雖然這樣形容自己的母親很不尊重,但老天在上,她真不是有意貶損。
實在是寧氏說這話的神情、語氣乃至姿態都十足十像極了她閨閣好友家中得寵的姨娘,還有宮裡那些常受恩寵的寵妃,和現在的母親簡直一模一樣。
沒來由得,元筠姌對寧氏這副姿態下意識恐慌,仿佛有什麼東西脫離正常的運行軌道,向前再走一步就要踏進深淵。
元筠姌一把拉下寧氏在她臉上撫摸的手,這次母親的手不再溫暖,而是猶如蛇信子般寒涼徹骨。
「母親,慎言!」
元筠姌不想再與寧氏待下去,只想快些離開這。
寧氏見女兒不耐煩的神色,眼眸一閃,忙收起身上的慵懶嬌憨,又恢復成平常端莊優雅的主母姿態。
第62章
「總之話是這麼說, 你聽不聽是你的事。一輩子說長不長,說短不短,有人過得好, 一生順風順水,有人過得差,事事常覺不如意。你既已經嫁給太子,就要做好一輩子被冷落的準備, 與其人和權勢一個落不著,倒不如拼一把搏一把, 就算得不到丈夫的心, 也能牢牢把握住正宮的位置。」
寧氏一番話說的發自肺腑,說得情真意切。
世事真的很奇妙,今天的姌兒與蕙質不就是昔日的她與韞兒麼?
只可惜她的姌兒運道差些,沒有貴人的幫扶, 兼之是高嫁, 許多事不好操作, 否則但凡嫁進這天底下任何一個權貴之家,就算是嫁去鄰國做王妃, 她也有足夠的手段助她奪得丈夫的歡心, 並且牢牢占據正宮之位。
真是可惜呀, 為什麼偏偏是端木家?嫁得還是他家的儲君。
自打當年發生那件事後,端木家就提高了警惕,對繼承人的教導愈發用心,尤其是這端木硯清,更是頗有高祖遺風。

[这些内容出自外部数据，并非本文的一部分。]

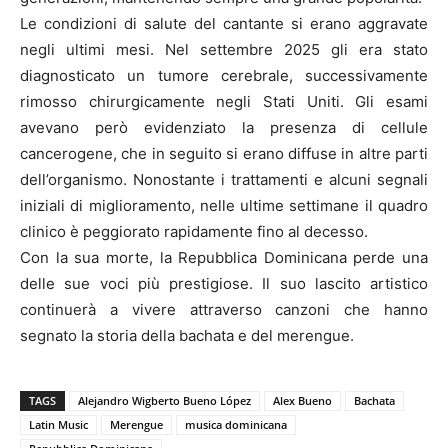
Le condizioni di salute del cantante si erano aggravate
negli ultimi mesi. Nel settembre 2025 gli era stato
diagnosticato un tumore cerebrale, successivamente
rimosso chirurgicamente negli Stati Uniti. Gli esami
avevano però evidenziato la presenza di cellule
cancerogene, che in seguito si erano diffuse in altre parti
dell’organismo. Nonostante i trattamenti e alcuni segnali
iniziali di miglioramento, nelle ultime settimane il quadro
clinico è peggiorato rapidamente fino al decesso.
Con la sua morte, la Repubblica Dominicana perde una
delle sue voci più prestigiose. Il suo lascito artistico
continuerà a vivere attraverso canzoni che hanno
segnato la storia della bachata e del merengue.
TAGS
Alejandro Wigberto Bueno López
Alex Bueno
Bachata
Latin Music
Merengue
musica dominicana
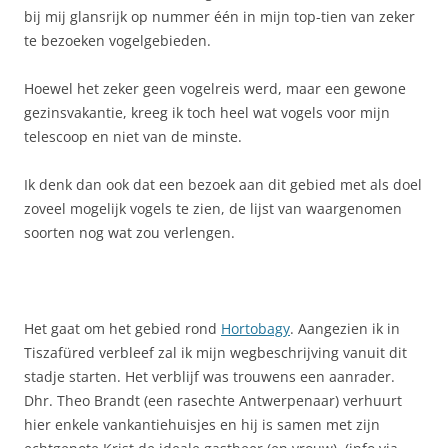
bij mij glansrijk op nummer één in mijn top-tien van zeker
te bezoeken vogelgebieden.
Hoewel het zeker geen vogelreis werd, maar een gewone
gezinsvakantie, kreeg ik toch heel wat vogels voor mijn
telescoop en niet van de minste.
Ik denk dan ook dat een bezoek aan dit gebied met als doel
zoveel mogelijk vogels te zien, de lijst van waargenomen
soorten nog wat zou verlengen.
Het gaat om het gebied rond
Hortobagy
. Aangezien ik in
Tiszafüred verbleef zal ik mijn wegbeschrijving vanuit dit
stadje starten. Het verblijf was trouwens een aanrader.
Dhr. Theo Brandt (een rasechte Antwerpenaar) verhuurt
hier enkele vankantiehuisjes en hij is samen met zijn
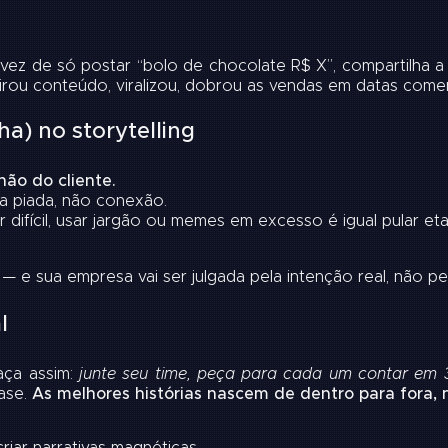
vez de só postar “bolo de chocolate R$ X”, compartilha a
u conteúdo, viralizou, dobrou as vendas em datas comemor
a) no storytelling
não do cliente.
a piada, não conexão.
r difícil, usar jargão ou memes em excesso é igual pular et
e sua empresa vai ser julgada pela intenção real, não pe
l
ça assim:
junte seu time, peça para cada um contar em 3
ase.
As melhores histórias nascem de dentro para fora, n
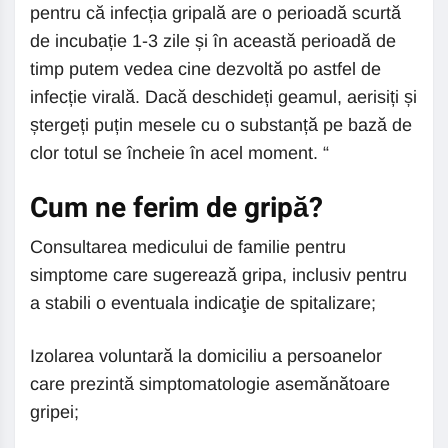
pentru că infecția gripală are o perioadă scurtă
de incubație 1-3 zile și în această perioadă de
timp putem vedea cine dezvoltă po astfel de
infecție virală. Dacă deschideți geamul, aerisiți și
ștergeți puțin mesele cu o substanță pe bază de
clor totul se încheie în acel moment. “
Cum ne ferim de gripă?
Consultarea medicului de familie pentru
simptome care sugerează gripa, inclusiv pentru
a stabili o eventuala indicaţie de spitalizare;
Izolarea voluntară la domiciliu a persoanelor
care prezintă simptomatologie asemănătoare
gripei;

想到這, 寧氏忍不住埋怨,「你說你當初何必那樣死腦筋, 陳王殿下有什麼不好?即便陳王妃的權勢地位比不得太子妃,總歸也是正室,依著陳王對你的迷戀,更不會令你守活寡,你若是再用些心思和手段,說不定他還能不納妾室,只守著你一人。」
元筠姌心裡也不好過,其實她在嫁人前就做好了心理準備,自己會是兩人中受冷落的那個,可她萬萬沒想到端木硯清竟然連碰都不願意碰她!這簡直是奇恥大辱,是對她莫大的羞辱!

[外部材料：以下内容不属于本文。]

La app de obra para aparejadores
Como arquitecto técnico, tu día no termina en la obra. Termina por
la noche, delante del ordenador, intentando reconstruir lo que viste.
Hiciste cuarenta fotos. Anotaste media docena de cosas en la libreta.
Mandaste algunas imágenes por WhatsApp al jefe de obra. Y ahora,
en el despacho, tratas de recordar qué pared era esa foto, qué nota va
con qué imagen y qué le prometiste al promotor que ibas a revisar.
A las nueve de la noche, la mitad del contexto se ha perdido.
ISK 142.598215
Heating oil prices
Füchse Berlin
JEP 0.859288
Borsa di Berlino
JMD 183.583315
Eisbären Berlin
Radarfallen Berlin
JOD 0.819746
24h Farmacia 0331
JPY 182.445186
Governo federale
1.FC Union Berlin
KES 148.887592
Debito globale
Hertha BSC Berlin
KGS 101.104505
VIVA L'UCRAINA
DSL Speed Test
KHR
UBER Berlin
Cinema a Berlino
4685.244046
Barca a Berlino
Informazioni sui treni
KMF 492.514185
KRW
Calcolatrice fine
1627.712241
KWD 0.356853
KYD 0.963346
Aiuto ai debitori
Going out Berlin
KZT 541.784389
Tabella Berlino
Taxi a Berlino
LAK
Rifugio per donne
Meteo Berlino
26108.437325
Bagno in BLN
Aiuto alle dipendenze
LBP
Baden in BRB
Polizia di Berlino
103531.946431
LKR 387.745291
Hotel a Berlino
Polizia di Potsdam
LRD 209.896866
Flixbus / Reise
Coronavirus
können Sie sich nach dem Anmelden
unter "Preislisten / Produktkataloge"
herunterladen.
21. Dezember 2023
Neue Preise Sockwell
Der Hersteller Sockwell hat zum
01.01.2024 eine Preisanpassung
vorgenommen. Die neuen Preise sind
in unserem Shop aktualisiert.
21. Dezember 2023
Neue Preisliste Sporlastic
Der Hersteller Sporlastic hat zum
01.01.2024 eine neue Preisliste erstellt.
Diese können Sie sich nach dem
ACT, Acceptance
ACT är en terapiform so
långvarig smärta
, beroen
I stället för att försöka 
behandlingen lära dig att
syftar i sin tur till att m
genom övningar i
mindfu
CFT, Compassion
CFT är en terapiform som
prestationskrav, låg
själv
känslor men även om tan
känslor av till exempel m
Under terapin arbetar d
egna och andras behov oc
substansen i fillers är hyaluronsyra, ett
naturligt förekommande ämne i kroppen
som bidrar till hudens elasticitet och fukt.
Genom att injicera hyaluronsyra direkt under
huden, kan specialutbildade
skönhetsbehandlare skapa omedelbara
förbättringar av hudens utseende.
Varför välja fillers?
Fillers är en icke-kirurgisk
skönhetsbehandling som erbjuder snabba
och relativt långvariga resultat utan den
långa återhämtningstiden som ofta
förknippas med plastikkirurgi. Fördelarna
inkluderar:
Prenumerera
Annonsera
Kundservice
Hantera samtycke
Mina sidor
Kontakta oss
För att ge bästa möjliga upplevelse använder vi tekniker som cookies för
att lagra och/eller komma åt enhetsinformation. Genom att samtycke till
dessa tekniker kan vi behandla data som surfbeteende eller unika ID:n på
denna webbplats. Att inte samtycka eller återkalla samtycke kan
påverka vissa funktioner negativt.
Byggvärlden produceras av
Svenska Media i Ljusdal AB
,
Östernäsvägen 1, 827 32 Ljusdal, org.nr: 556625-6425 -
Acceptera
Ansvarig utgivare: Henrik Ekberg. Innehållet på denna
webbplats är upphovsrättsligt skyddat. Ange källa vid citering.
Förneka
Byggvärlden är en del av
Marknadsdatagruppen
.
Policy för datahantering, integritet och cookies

想到心酸處,元筠姌也不覺落下淚來,說不後悔是假的,可木已成舟,她又能怎麼辦呢?
另一邊的書房。
元振與端木硯清在密談有關元陌寒在邊關被生擒一事。
元振自是惶恐之至,跪在地上連連給端木硯清賠禮請罪,只差沒將頭咳出血來。
不過也差不多。
端木硯清因為調查清楚了蕙質的一切,知道他多年來對她不管不問,還放任寧氏將她嫁給一個變態,心裡早不將他當岳丈敬重。
其實他並沒有對元陌寒的事有多生氣。
事實上,這世上能值得讓他動氣的人與事一隻手絕對數得過來。
不過是過眼的煙塵,沒必要刻意放入眼底。
只是元陌寒一事的發生促成了一個契機,意外的調查讓他發現了許多有趣的事,更兼之這樣的契機,或許能完美解決困擾他端木皇室一統天下難題。
事關大一統,那麼元陌寒以及他背後之人的重要性就不言而喻了。
端木硯清有意為蕙質出氣,刻意折辱他,冷眼看著元振將白皙的額頭磕出紫紅的淤痕才輕咳一聲,讓他起來。

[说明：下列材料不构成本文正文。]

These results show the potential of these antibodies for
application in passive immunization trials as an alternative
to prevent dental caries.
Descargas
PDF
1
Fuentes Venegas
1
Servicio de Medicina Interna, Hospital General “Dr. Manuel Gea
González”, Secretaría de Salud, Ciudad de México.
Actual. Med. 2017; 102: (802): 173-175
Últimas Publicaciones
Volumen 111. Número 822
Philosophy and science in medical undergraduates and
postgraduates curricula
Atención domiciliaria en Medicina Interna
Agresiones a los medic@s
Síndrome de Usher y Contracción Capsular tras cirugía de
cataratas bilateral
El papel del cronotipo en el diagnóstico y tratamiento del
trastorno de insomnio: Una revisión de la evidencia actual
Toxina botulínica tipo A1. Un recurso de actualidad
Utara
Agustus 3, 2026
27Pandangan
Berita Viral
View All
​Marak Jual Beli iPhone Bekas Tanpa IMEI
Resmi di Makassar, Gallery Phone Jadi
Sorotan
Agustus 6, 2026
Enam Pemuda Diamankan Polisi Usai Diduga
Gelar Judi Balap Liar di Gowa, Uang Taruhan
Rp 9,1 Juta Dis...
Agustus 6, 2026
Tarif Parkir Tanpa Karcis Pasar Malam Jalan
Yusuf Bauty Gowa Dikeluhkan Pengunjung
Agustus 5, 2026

元振打一開始就沒當自己是端木硯清的老丈人,一個側妃的父親,算哪門子的國丈?
倒是以後說不定有做正兒八經國丈的機會,倘若坐上太子妃位置是他的筠姌也便罷了,若是蕙質……元振心虛地摸了摸腦門並不存在的冷汗。
「說起來,令公子年紀也不小了?可曾定下婚事?」
元振一愣,旋即明白過來,端木硯清這是在敲打他,讓他趁早給元陌寒定下親事以防夜長夢多,橫生枝節。